Your assignment: Give an exact copy of the lines from the beginning of the listing below to the "analysis of lung" line, inclusive.

Provided material:
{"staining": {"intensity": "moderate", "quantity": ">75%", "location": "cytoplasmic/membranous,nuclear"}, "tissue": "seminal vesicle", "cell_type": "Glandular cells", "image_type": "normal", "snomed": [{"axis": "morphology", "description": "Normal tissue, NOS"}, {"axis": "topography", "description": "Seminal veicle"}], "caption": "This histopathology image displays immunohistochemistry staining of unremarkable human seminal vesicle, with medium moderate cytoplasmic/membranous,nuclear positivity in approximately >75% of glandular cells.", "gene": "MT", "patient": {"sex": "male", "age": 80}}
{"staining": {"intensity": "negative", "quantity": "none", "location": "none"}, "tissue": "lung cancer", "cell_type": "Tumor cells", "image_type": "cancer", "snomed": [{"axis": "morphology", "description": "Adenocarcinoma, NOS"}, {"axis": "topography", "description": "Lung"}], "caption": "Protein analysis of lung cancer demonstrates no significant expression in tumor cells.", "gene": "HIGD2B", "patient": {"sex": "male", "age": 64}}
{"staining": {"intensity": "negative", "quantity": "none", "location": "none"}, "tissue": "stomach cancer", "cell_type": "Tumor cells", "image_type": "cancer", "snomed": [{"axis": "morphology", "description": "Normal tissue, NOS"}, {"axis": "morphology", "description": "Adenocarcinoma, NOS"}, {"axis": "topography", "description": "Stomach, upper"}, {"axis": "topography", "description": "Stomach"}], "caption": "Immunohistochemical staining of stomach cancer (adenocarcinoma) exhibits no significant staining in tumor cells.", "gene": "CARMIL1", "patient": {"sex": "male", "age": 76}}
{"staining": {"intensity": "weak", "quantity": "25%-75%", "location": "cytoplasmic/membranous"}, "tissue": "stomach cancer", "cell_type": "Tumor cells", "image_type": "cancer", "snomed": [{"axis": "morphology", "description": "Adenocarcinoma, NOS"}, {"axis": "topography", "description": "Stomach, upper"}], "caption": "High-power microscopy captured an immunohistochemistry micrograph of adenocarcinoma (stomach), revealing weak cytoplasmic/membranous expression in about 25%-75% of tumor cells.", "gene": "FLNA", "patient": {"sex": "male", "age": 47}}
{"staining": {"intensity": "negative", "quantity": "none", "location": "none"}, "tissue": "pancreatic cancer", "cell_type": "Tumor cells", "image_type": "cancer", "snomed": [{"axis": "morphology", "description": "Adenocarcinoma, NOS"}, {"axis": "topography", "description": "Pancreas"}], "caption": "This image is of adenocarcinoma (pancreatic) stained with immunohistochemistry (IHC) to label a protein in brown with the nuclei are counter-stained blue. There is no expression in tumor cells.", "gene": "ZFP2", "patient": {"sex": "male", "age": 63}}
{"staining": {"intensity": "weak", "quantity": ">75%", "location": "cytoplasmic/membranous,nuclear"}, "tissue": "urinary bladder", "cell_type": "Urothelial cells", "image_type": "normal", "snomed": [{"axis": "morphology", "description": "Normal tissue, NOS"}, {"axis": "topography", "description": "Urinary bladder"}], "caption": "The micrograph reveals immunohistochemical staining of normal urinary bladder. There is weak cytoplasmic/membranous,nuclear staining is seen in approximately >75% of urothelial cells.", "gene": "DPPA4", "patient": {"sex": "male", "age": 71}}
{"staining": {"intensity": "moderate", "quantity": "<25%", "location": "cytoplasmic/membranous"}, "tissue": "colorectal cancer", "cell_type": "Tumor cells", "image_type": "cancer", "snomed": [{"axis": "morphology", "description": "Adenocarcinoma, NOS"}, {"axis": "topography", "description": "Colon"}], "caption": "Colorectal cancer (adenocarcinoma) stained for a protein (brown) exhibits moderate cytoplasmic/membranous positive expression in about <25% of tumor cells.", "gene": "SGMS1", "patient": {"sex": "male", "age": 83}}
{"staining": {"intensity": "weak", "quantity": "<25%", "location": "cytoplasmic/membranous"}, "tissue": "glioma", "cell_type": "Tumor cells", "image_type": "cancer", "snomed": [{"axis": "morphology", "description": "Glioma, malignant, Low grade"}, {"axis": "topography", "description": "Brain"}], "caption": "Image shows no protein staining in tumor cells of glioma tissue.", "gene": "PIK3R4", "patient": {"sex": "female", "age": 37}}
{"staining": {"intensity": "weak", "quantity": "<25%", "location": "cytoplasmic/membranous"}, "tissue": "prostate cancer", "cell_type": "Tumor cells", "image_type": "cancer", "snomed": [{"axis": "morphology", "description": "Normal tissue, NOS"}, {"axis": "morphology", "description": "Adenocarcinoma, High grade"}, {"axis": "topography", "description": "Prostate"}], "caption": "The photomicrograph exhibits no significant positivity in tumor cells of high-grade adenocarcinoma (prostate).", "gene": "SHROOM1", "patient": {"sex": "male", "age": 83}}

Response to this task:
{"staining": {"intensity": "moderate", "quantity": ">75%", "location": "cytoplasmic/membranous,nuclear"}, "tissue": "seminal vesicle", "cell_type": "Glandular cells", "image_type": "normal", "snomed": [{"axis": "morphology", "description": "Normal tissue, NOS"}, {"axis": "topography", "description": "Seminal veicle"}], "caption": "This histopathology image displays immunohistochemistry staining of unremarkable human seminal vesicle, with medium moderate cytoplasmic/membranous,nuclear positivity in approximately >75% of glandular cells.", "gene": "MT", "patient": {"sex": "male", "age": 80}}
{"staining": {"intensity": "negative", "quantity": "none", "location": "none"}, "tissue": "lung cancer", "cell_type": "Tumor cells", "image_type": "cancer", "snomed": [{"axis": "morphology", "description": "Adenocarcinoma, NOS"}, {"axis": "topography", "description": "Lung"}], "caption": "Protein analysis of lung cancer demonstrates no significant expression in tumor cells.", "gene": "HIGD2B", "patient": {"sex": "male", "age": 64}}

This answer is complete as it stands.